Jake let the trim rotate the nose to eight degrees nose up as he reached for the gear handle. He slapped it up and swept his eyes across the instrument panel, taking in the attitude reference on the vertical display indicator — the VDI, the altimeter— eighty feet and going up, the rate of climb — positive, the airspeed—150 knots and accelerating, all warning lights out. He took in all these bits of information without conscious thought, just noted them somewhere in his subconscious, and put it all together as the airplane accelerated and climbed away from the ship.
With the gear up and locked, he raised the flaps and slats. Here they came. Still accelerating, he stopped the climb at five hundred feet and ran the nose trim down. Two hundred and fifty knots, 300, 350…still accelerating…
To his amusement he saw that Flap Le Beau was sitting upright in his ejection seat with his hands folded on his lap, just inches from the alternate ejection handle between his legs.

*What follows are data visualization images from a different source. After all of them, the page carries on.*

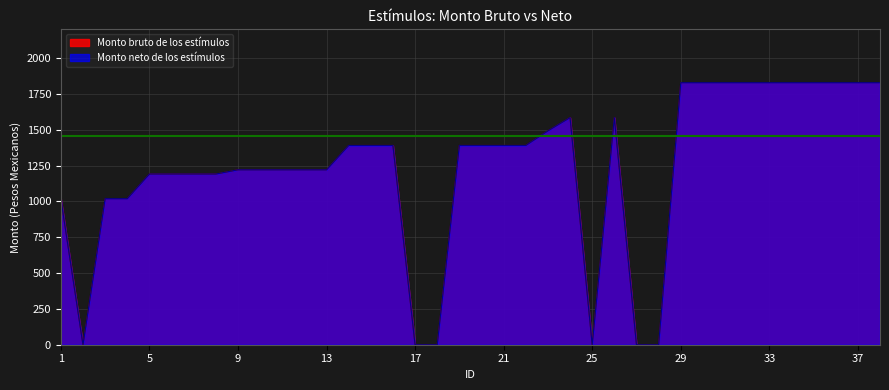

How many lines are shown in the chart?

2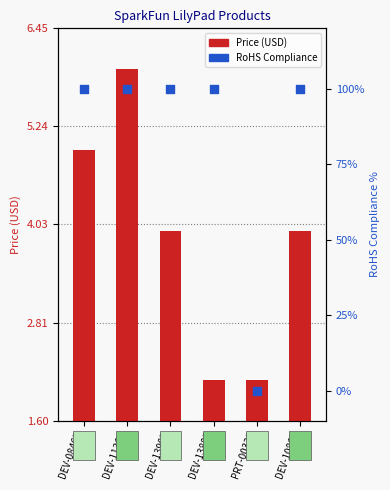

Which series has the largest Y range (max minus min)?

RoHS Compliance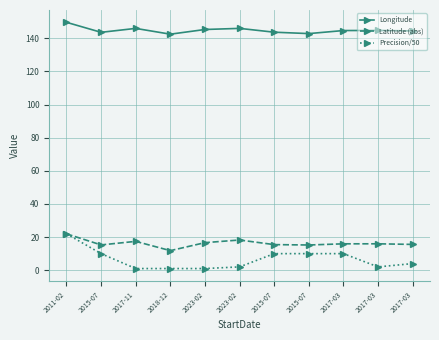

Reading left to right, transcribe all the data shown in this chart.

Longitude: 149.7	143.6	146.0	142.5	145.3	146.0	143.7	142.9	144.7	144.7	144.5
Latitude (abs): 22.0	15.3	17.4	11.8	16.6	18.2	15.4	15.2	15.9	15.9	15.6
Precision/50: 22.0	10.0	1.0	1.0	1.0	2.0	10.0	10.0	10.0	2.0	4.0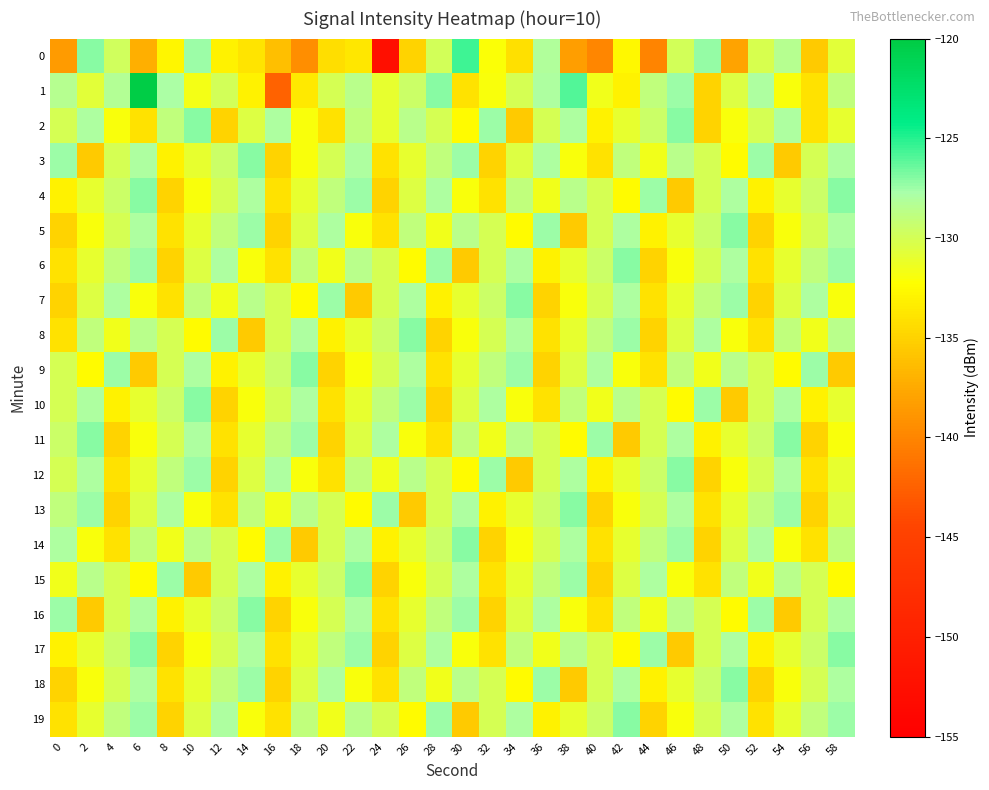

Between 52 and 38, which is larger?

52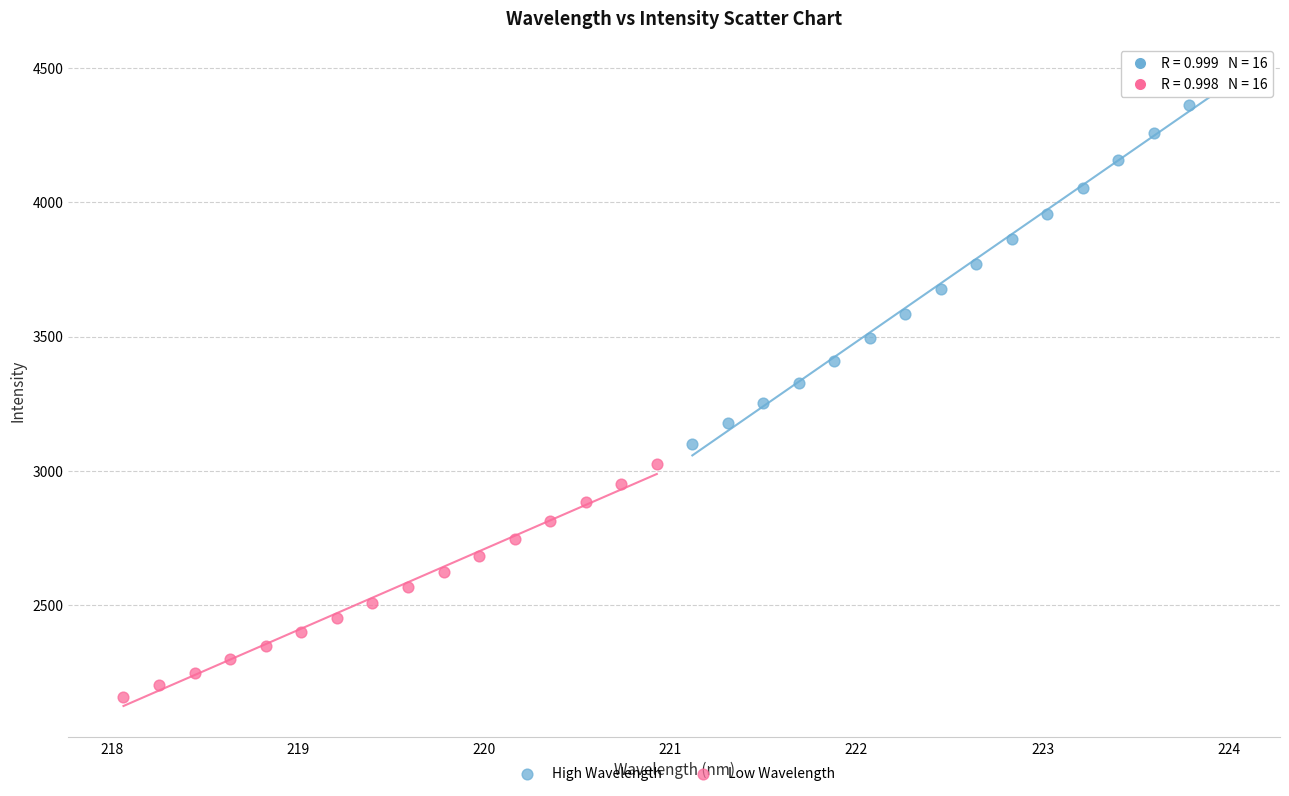

Which series reaches the maximum Y coordinate?

High Wavelength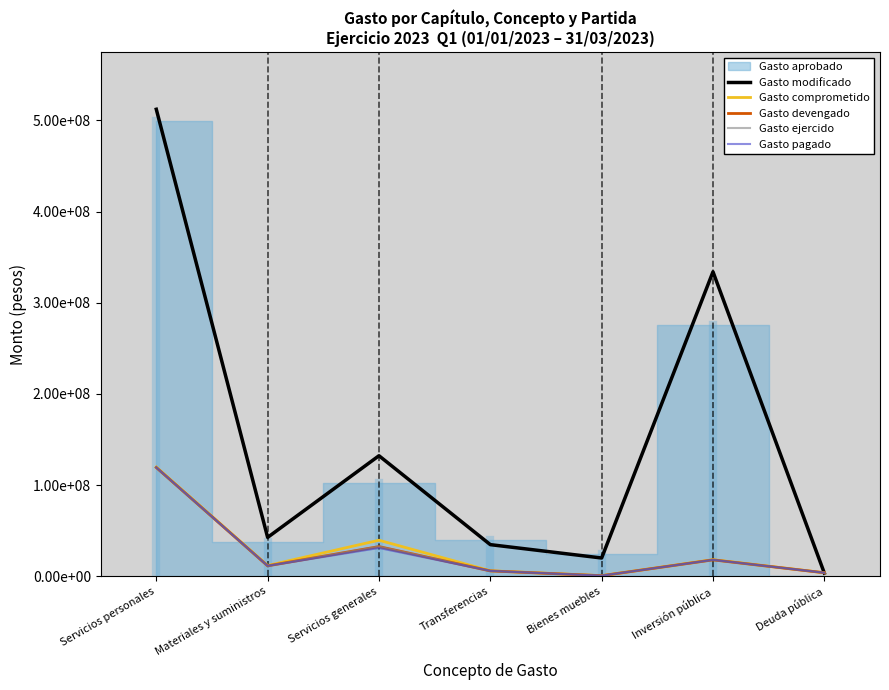

At which label does Gasto modificado reach its minimum?

Deuda pública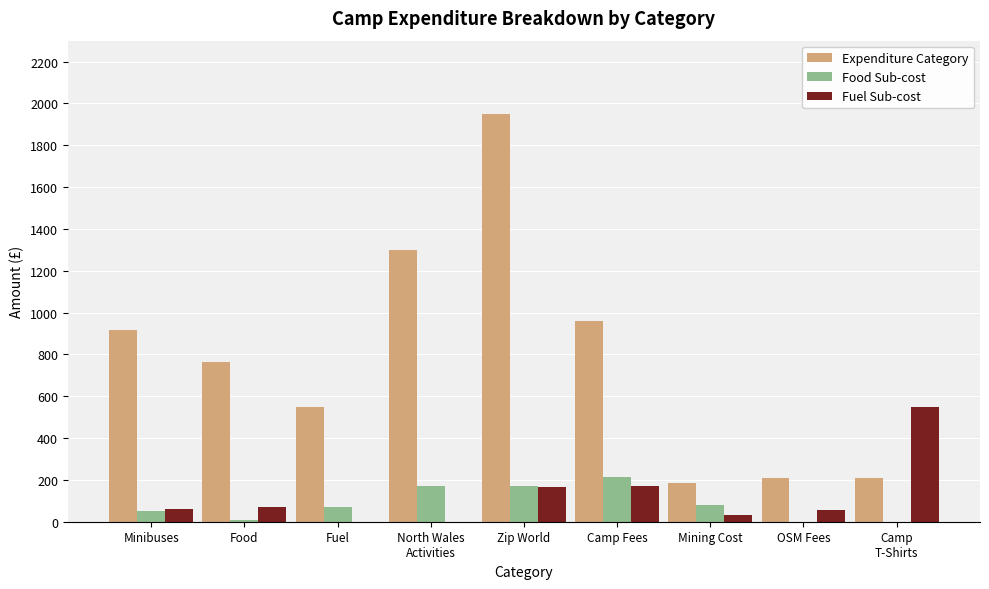

At which label does Fuel Sub-cost first exceed 60?

Minibuses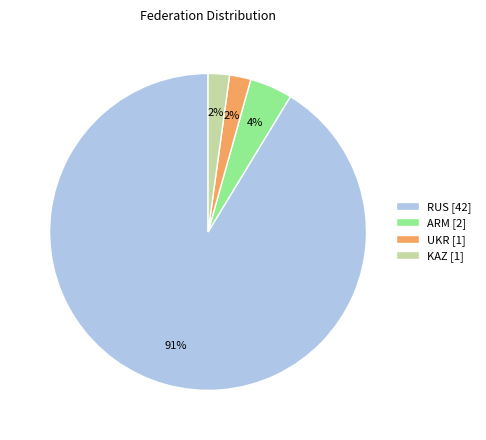

What is the largest slice in the pie chart?

RUS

At 400 knots Jake eased the throttles back. Five miles coming up on the DME…and the pilot pulled the nose up steeply and dropped the left wing as he eased the throttles forward again. The plane leaped away from the ocean in a climbing turn. Jake scanned the sky looking for the plane that had preceded him on the cat by two minutes.
He had four thousand pounds of fuel — no, only three thousand now — to burn off before they called him down for his first landing, in about fifteen minutes.
Better make it last, Jake. Don’t squander it. He pulled the throttles back and coasted up to five thousand feet, where he leveled indicating 250 knots in a gentle turn that would allow him to orbit the ship on the five-mile circle.
Flap sighed audibly over the intercom, the ICS, then said, “Acceptable launch, Grafton. Acceptable. You obviously have done this once or twice and haven’t forgotten how. This pleases me. I get a warm fuzzy.”
There the major was, almost on the other side of the ship, level at this altitude and turning on the five-mile arc. Jake steepened his turn to cut across above the ship and rendezvous.